In the model I’m not going to use $b$ vector separately, as presented in the equations. Instead I’m going to just add one column to the $\theta$ matrix and an array of ones to the initial X input matrix.

# Theta sizes
D = 3
h = 3

# Theta matrix
theta = 0.01 * np.random.randn(D, h)

# Shuffle the points and add one array
n_points, categories = train_input_shuffled.shape
extra_row = np.ones((n_points, 1))
X = np.hstack([train_input_shuffled, extra_row])
y = train_output_shuffled

# some hyperparameters
step_size = 1e-1
_lambda = 1e-3 # regularization strength

# gradient descent loop
num_examples = X.shape[0]

losses = []
loss_iteration = []
for i in range(500):

    # evaluate class scores, [N x K]
    scores = np.dot(X, theta)

    # Calculate loss and gradient
    L, dL = svm_loss_function_and_gradient(theta, X, y, 1.0)

    # We do not want to add b array, so slice
    dL[:, :-1] += _lambda * theta[:, :-1]

    # Regularization penalty
    reg_penalty = 0.5 * _lambda * np.sum(theta**2)
    total_loss = L + reg_penalty

    # Gradient update
    theta += -step_size * dL

    losses.append(L)
    loss_iteration.append(i)


plt.plot(loss_iteration, losses)
plt.xlabel("Iteration number")
plt.ylabel("Loss")
plt.grid()

Our function converges to the best value quite fast, and I guess only 200 iterations would have been sufficient.

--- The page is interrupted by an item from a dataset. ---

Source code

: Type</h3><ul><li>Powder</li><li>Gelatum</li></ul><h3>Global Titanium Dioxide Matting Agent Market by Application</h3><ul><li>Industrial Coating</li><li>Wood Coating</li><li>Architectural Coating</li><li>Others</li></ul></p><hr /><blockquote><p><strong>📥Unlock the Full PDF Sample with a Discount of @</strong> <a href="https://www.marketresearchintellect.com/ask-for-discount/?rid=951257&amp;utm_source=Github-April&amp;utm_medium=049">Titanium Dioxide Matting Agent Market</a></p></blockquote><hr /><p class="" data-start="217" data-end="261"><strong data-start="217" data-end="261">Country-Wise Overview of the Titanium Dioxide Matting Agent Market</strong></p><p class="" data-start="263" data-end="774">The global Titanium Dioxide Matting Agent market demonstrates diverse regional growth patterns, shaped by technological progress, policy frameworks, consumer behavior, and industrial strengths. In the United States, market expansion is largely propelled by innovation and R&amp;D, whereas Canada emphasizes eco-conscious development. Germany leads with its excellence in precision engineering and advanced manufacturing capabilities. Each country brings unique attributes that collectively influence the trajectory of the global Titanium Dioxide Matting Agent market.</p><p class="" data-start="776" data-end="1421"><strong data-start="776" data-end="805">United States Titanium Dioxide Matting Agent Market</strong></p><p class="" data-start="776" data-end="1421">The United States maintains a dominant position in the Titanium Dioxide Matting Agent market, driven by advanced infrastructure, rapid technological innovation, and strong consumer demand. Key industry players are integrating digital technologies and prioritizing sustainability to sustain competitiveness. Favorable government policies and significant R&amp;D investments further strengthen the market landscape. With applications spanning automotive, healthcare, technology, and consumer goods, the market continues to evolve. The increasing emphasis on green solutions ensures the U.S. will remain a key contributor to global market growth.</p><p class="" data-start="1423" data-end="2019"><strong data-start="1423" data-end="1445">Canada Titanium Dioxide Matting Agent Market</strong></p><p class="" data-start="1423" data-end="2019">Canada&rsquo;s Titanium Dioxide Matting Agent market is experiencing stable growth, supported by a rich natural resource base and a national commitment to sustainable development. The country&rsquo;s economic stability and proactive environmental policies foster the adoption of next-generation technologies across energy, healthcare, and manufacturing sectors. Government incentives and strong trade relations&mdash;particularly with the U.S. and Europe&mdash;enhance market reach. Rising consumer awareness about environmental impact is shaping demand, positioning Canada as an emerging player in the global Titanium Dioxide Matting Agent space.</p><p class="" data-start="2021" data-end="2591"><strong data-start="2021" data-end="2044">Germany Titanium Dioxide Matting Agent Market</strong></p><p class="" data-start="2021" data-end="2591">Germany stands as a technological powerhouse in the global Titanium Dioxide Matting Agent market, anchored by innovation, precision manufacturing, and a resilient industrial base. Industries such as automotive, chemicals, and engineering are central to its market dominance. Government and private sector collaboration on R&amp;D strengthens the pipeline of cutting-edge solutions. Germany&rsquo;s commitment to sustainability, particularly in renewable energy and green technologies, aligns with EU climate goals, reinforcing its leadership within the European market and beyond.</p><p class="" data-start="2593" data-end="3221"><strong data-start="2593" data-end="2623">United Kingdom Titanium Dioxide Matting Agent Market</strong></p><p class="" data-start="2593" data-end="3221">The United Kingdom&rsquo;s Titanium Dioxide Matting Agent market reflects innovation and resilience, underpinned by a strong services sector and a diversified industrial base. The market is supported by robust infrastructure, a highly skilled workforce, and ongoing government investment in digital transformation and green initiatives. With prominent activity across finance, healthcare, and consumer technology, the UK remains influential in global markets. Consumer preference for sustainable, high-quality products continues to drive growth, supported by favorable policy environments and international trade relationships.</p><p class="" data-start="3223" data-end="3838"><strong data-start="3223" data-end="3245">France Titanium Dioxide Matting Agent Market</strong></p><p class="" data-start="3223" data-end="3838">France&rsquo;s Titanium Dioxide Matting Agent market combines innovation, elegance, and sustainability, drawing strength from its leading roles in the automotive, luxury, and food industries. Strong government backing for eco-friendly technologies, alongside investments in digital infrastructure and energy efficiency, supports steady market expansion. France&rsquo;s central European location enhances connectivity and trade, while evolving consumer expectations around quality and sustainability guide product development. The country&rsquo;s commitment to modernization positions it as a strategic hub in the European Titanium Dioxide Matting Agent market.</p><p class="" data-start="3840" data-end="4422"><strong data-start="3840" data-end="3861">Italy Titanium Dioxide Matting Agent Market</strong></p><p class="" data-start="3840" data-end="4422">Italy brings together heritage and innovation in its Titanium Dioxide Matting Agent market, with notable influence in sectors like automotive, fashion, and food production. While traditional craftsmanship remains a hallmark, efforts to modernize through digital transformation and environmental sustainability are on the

Let’s plot our results!

num_points = 300
x_1 = np.linspace(-3, 6, num_points)
x_2 = np.linspace(-6, 6, num_points)

feed_forward_results = np.zeros((num_points, num_points))
for x_, x_i in enumerate(x_1):
    for y_, x_j in enumerate(x_2):
        k = [x_i, x_j, 1.0]
        scores = np.dot(k, theta)
        value = np.argmax(scores)
        feed_forward_results[y_, x_] = value

X1, Y2 = np.meshgrid(x_1, x_2)
matplotlib.rcParams['figure.figsize'] = (15.0, 10.0)
cs = plt.contourf(X1, Y2, feed_forward_results)
plt.colorbar(cs)
plt.scatter( x1,  y1, marker="+")
plt.scatter( x2,  y2, marker="x")
plt.scatter( x3,  y3, marker="o")
plt.xlabel("Wing span [cm]")
plt.ylabel("Weight [g]")
plt.grid()

Results look quite good. I wanted to do this post first, since in the next post there’s quite a lot of stuff to go through and trying to fit multiclass things in the post would’ve been quite hopeless. In the next post we’re going to cover at least following subjects: neural network, feed forward, back propagation and softmax classifier. Till next time!